• _Exercise details_
Transcribe the text of every record below line by line, keeping each character, language, and line break as it appears.

* * * * * * *

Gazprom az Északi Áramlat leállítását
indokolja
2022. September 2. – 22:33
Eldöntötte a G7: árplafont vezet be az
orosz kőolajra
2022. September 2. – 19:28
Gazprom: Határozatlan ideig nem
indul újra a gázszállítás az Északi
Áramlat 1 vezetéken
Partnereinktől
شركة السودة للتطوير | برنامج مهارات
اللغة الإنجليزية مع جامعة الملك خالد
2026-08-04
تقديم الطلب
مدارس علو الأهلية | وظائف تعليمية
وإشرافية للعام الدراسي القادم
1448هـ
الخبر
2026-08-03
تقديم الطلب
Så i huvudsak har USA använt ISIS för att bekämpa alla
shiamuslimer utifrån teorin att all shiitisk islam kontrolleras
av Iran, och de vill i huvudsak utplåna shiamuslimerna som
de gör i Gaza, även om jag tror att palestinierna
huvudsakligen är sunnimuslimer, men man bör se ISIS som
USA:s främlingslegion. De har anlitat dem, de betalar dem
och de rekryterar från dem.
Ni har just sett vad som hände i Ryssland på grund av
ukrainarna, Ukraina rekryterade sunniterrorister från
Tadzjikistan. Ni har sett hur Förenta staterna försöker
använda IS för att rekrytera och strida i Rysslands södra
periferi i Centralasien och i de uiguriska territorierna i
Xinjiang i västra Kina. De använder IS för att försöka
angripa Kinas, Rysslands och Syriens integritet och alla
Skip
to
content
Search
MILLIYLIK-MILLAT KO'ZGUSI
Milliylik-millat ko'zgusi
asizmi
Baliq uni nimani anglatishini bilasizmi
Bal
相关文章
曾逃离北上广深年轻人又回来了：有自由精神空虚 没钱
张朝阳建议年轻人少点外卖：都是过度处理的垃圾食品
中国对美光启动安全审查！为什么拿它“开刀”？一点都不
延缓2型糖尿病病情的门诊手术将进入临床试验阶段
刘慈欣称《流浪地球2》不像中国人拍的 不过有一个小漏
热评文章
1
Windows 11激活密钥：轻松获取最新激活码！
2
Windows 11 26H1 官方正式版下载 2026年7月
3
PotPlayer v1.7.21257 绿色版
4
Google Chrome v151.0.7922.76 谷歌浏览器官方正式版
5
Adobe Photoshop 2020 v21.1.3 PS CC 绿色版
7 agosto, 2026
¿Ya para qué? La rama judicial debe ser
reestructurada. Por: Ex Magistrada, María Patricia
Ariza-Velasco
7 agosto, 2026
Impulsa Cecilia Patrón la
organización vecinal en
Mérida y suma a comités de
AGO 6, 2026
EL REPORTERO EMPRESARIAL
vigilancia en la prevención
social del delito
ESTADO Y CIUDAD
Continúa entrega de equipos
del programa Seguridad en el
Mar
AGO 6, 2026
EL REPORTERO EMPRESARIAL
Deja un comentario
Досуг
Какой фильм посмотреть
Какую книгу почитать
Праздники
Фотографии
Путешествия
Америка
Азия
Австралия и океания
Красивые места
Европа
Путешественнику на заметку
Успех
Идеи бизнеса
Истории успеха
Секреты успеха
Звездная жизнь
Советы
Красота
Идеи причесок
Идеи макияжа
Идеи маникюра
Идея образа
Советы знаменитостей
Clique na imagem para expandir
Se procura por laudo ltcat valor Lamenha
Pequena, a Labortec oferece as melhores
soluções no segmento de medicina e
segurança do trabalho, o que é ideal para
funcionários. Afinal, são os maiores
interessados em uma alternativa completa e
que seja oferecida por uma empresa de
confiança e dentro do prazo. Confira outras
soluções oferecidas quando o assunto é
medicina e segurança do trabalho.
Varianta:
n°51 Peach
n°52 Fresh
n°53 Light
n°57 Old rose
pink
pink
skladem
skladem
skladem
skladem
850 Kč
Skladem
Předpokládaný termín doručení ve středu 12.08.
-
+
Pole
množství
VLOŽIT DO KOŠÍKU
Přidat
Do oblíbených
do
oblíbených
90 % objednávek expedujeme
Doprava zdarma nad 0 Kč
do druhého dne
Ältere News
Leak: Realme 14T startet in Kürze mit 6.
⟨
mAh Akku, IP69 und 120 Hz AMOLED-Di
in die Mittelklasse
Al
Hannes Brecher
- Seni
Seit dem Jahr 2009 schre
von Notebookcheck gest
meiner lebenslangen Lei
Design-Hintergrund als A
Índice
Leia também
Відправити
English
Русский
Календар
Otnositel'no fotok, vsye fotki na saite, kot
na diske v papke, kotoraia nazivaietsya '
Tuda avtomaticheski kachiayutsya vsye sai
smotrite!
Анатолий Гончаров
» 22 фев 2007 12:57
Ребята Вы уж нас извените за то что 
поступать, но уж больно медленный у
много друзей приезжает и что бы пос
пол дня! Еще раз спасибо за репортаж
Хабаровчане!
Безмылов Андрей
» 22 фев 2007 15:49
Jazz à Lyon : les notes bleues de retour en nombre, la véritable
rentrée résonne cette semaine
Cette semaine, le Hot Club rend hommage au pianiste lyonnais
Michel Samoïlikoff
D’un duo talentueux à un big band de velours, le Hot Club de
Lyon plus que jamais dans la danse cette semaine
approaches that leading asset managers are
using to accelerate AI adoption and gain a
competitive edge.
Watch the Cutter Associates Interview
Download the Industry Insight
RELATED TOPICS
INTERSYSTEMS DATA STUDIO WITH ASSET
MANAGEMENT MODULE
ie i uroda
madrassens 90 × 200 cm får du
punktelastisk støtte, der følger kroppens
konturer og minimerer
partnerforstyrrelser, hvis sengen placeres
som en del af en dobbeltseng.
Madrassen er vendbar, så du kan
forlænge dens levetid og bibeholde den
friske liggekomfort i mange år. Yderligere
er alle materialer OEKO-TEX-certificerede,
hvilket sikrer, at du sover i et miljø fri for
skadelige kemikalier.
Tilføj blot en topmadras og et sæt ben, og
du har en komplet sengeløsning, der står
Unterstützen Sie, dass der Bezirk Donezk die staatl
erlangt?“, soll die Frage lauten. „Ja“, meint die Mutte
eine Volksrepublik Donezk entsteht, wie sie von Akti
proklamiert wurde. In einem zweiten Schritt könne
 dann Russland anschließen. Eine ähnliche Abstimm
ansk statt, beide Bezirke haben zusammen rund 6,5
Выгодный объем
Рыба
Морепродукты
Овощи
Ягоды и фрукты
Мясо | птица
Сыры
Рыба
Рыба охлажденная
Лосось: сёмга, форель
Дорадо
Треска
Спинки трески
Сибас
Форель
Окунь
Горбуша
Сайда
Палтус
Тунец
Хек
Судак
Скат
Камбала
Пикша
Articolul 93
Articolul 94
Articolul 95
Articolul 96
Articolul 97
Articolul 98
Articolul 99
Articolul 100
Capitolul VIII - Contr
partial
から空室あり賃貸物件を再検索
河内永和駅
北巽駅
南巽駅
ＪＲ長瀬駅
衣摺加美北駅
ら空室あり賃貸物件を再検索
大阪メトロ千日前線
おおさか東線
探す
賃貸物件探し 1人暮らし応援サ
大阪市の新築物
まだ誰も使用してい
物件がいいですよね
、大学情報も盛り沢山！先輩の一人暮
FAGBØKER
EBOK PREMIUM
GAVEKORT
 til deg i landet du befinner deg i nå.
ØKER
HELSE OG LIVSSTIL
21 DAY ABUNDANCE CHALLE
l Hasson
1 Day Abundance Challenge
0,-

* * * * * * *

• _Answer below_
Gazprom az Északi Áramlat leállítását
indokolja
2022. September 2. – 22:33
Eldöntötte a G7: árplafont vezet be az
orosz kőolajra
2022. September 2. – 19:28
Gazprom: Határozatlan ideig nem
indul újra a gázszállítás az Északi
Áramlat 1 vezetéken
Partnereinktől
شركة السودة للتطوير | برنامج مهارات
اللغة الإنجليزية مع جامعة الملك خالد
2026-08-04
تقديم الطلب
مدارس علو الأهلية | وظائف تعليمية
وإشرافية للعام الدراسي القادم
1448هـ
الخبر
2026-08-03
تقديم الطلب
Så i huvudsak har USA använt ISIS för att bekämpa alla
shiamuslimer utifrån teorin att all shiitisk islam kontrolleras
av Iran, och de vill i huvudsak utplåna shiamuslimerna som
de gör i Gaza, även om jag tror att palestinierna
huvudsakligen är sunnimuslimer, men man bör se ISIS som
USA:s främlingslegion. De har anlitat dem, de betalar dem
och de rekryterar från dem.
Ni har just sett vad som hände i Ryssland på grund av
ukrainarna, Ukraina rekryterade sunniterrorister från
Tadzjikistan. Ni har sett hur Förenta staterna försöker
använda IS för att rekrytera och strida i Rysslands södra
periferi i Centralasien och i de uiguriska territorierna i
Xinjiang i västra Kina. De använder IS för att försöka
angripa Kinas, Rysslands och Syriens integritet och alla
Skip
to
content
Search
MILLIYLIK-MILLAT KO'ZGUSI
Milliylik-millat ko'zgusi
asizmi
Baliq uni nimani anglatishini bilasizmi
Bal
相关文章
曾逃离北上广深年轻人又回来了：有自由精神空虚 没钱
张朝阳建议年轻人少点外卖：都是过度处理的垃圾食品
中国对美光启动安全审查！为什么拿它“开刀”？一点都不
延缓2型糖尿病病情的门诊手术将进入临床试验阶段
刘慈欣称《流浪地球2》不像中国人拍的 不过有一个小漏
热评文章
1
Windows 11激活密钥：轻松获取最新激活码！
2
Windows 11 26H1 官方正式版下载 2026年7月
3
PotPlayer v1.7.21257 绿色版
4
Google Chrome v151.0.7922.76 谷歌浏览器官方正式版
5
Adobe Photoshop 2020 v21.1.3 PS CC 绿色版
7 agosto, 2026
¿Ya para qué? La rama judicial debe ser
reestructurada. Por: Ex Magistrada, María Patricia
Ariza-Velasco
7 agosto, 2026
Impulsa Cecilia Patrón la
organización vecinal en
Mérida y suma a comités de
AGO 6, 2026
EL REPORTERO EMPRESARIAL
vigilancia en la prevención
social del delito
ESTADO Y CIUDAD
Continúa entrega de equipos
del programa Seguridad en el
Mar
AGO 6, 2026
EL REPORTERO EMPRESARIAL
Deja un comentario
Досуг
Какой фильм посмотреть
Какую книгу почитать
Праздники
Фотографии
Путешествия
Америка
Азия
Австралия и океания
Красивые места
Европа
Путешественнику на заметку
Успех
Идеи бизнеса
Истории успеха
Секреты успеха
Звездная жизнь
Советы
Красота
Идеи причесок
Идеи макияжа
Идеи маникюра
Идея образа
Советы знаменитостей
Clique na imagem para expandir
Se procura por laudo ltcat valor Lamenha
Pequena, a Labortec oferece as melhores
soluções no segmento de medicina e
segurança do trabalho, o que é ideal para
funcionários. Afinal, são os maiores
interessados em uma alternativa completa e
que seja oferecida por uma empresa de
confiança e dentro do prazo. Confira outras
soluções oferecidas quando o assunto é
medicina e segurança do trabalho.
Varianta:
n°51 Peach
n°52 Fresh
n°53 Light
n°57 Old rose
pink
pink
skladem
skladem
skladem
skladem
850 Kč
Skladem
Předpokládaný termín doručení ve středu 12.08.
-
+
Pole
množství
VLOŽIT DO KOŠÍKU
Přidat
Do oblíbených
do
oblíbených
90 % objednávek expedujeme
Doprava zdarma nad 0 Kč
do druhého dne
Ältere News
Leak: Realme 14T startet in Kürze mit 6.
⟨
mAh Akku, IP69 und 120 Hz AMOLED-Di
in die Mittelklasse
Al
Hannes Brecher
- Seni
Seit dem Jahr 2009 schre
von Notebookcheck gest
meiner lebenslangen Lei
Design-Hintergrund als A
Índice
Leia também
Відправити
English
Русский
Календар
Otnositel'no fotok, vsye fotki na saite, kot
na diske v papke, kotoraia nazivaietsya '
Tuda avtomaticheski kachiayutsya vsye sai
smotrite!
Анатолий Гончаров
» 22 фев 2007 12:57
Ребята Вы уж нас извените за то что 
поступать, но уж больно медленный у
много друзей приезжает и что бы пос
пол дня! Еще раз спасибо за репортаж
Хабаровчане!
Безмылов Андрей
» 22 фев 2007 15:49
Jazz à Lyon : les notes bleues de retour en nombre, la véritable
rentrée résonne cette semaine
Cette semaine, le Hot Club rend hommage au pianiste lyonnais
Michel Samoïlikoff
D’un duo talentueux à un big band de velours, le Hot Club de
Lyon plus que jamais dans la danse cette semaine
approaches that leading asset managers are
using to accelerate AI adoption and gain a
competitive edge.
Watch the Cutter Associates Interview
Download the Industry Insight
RELATED TOPICS
INTERSYSTEMS DATA STUDIO WITH ASSET
MANAGEMENT MODULE
ie i uroda
madrassens 90 × 200 cm får du
punktelastisk støtte, der følger kroppens
konturer og minimerer
partnerforstyrrelser, hvis sengen placeres
som en del af en dobbeltseng.
Madrassen er vendbar, så du kan
forlænge dens levetid og bibeholde den
friske liggekomfort i mange år. Yderligere
er alle materialer OEKO-TEX-certificerede,
hvilket sikrer, at du sover i et miljø fri for
skadelige kemikalier.
Tilføj blot en topmadras og et sæt ben, og
du har en komplet sengeløsning, der står
Unterstützen Sie, dass der Bezirk Donezk die staatl
erlangt?“, soll die Frage lauten. „Ja“, meint die Mutte
eine Volksrepublik Donezk entsteht, wie sie von Akti
proklamiert wurde. In einem zweiten Schritt könne
 dann Russland anschließen. Eine ähnliche Abstimm
ansk statt, beide Bezirke haben zusammen rund 6,5
Выгодный объем
Рыба
Морепродукты
Овощи
Ягоды и фрукты
Мясо | птица
Сыры
Рыба
Рыба охлажденная
Лосось: сёмга, форель
Дорадо
Треска
Спинки трески
Сибас
Форель
Окунь
Горбуша
Сайда
Палтус
Тунец
Хек
Судак
Скат
Камбала
Пикша
Articolul 93
Articolul 94
Articolul 95
Articolul 96
Articolul 97
Articolul 98
Articolul 99
Articolul 100
Capitolul VIII - Contr
partial
から空室あり賃貸物件を再検索
河内永和駅
北巽駅
南巽駅
ＪＲ長瀬駅
衣摺加美北駅
ら空室あり賃貸物件を再検索
大阪メトロ千日前線
おおさか東線
探す
賃貸物件探し 1人暮らし応援サ
大阪市の新築物
まだ誰も使用してい
物件がいいですよね
、大学情報も盛り沢山！先輩の一人暮
FAGBØKER
EBOK PREMIUM
GAVEKORT
 til deg i landet du befinner deg i nå.
ØKER
HELSE OG LIVSSTIL
21 DAY ABUNDANCE CHALLE
l Hasson
1 Day Abundance Challenge
0,-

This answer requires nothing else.